To get back to the coding problem:

On second thought UTF-8 does not strike me as a terribly clever system. Languages like Chinese take a terrible hit in coding density. It seems UTF-8 puts an exaggerated importance on the possibility to be able to jump at a random point into a text, and immediately recognize where the next character starts. To this end it sacrifices many bits as control bits, to destinguish leading bytes from extension bytes, from ascii.

A system along the lines of BG2312 seems much more powerful. Here you would encode non-ascii characters as two bytes, each starting with a 1 bit (where all ascii codes start with a 0 bit). This would give you 14 coding bits, much better than the 11 you have in 2-byte UTF-8 characters. As this is apparently more than you need for Chinese, BG2312 even spares the codes 80-9F, which in some single-byte encoding systems can act as control codes, and could possibly confuse software not aware of the higher coding level.

The only disadvantage I see of such a system is that in a very long sequence of doube-byte encodings, you would not get easilly back in sync wih the character boundaries once you get out of sync (e.g. by jumping randomly in to the text). But any single-byte code (such as linefeed..) would re-sync you, and the code can be read backwards without losing sync. If needed a separate byte code could be set apart (like 0x80, or even 0xA0) to act as sync punctuation, and you could require that it occurs at east once every 100 bytes.

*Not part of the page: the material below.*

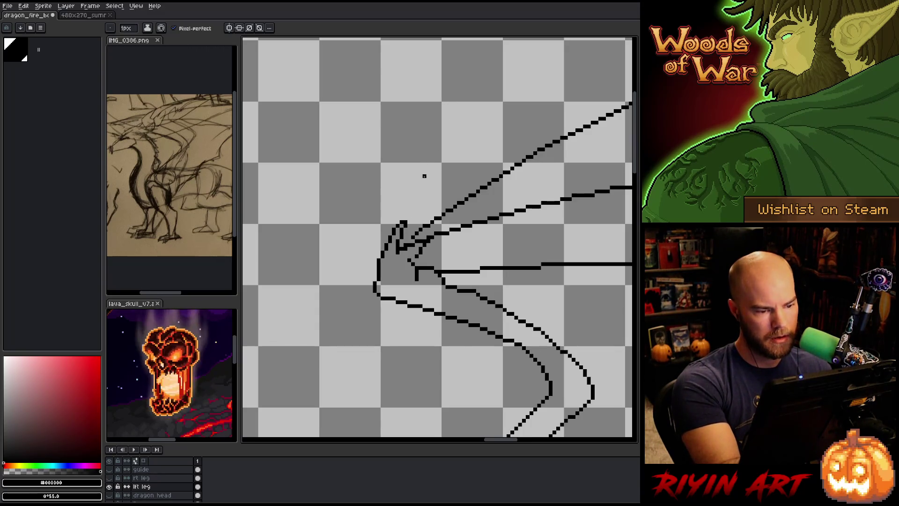
key("b")
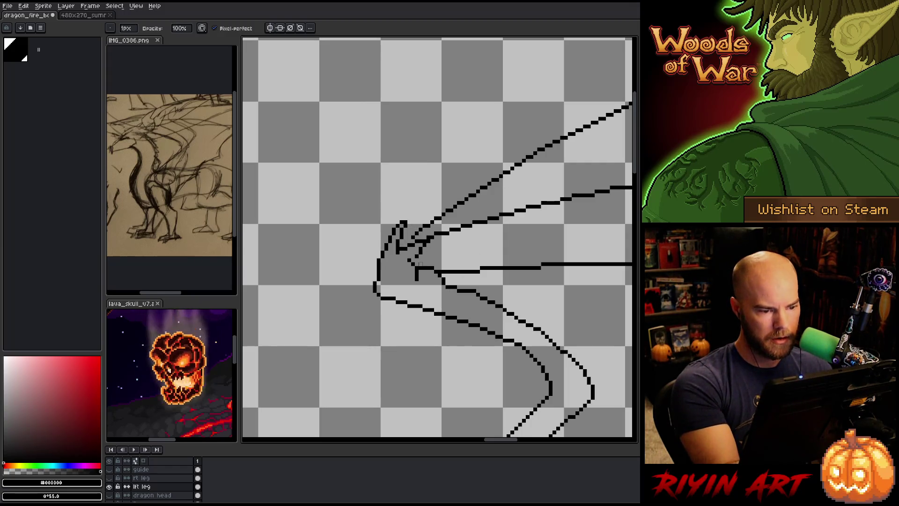
key("e")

This would cause an overhead of only 1% in pure Chinese text, and the overhead of hunting through 100 bytes for the sync after a random jump into the text to determine the character bundaries seems aceptable as well.

Even though 16K codes is not enough to encode all unicodes, it usally does a very satisfactory job on encoding virtually all characters of a single language, even Chinese. Occasionally embedded out-of-range codes can be encoded by the trick of surrogate pairs. In practice, you tend to stick to the same lanuage quite long. So a system where you would set apart some of the 2-byte codes as control characters to switch to a different language (i.e. map a different part of the unicode range to the 2-byte encodings, while the rest of the range would have to rely on surrogate pairs) seems much more practical.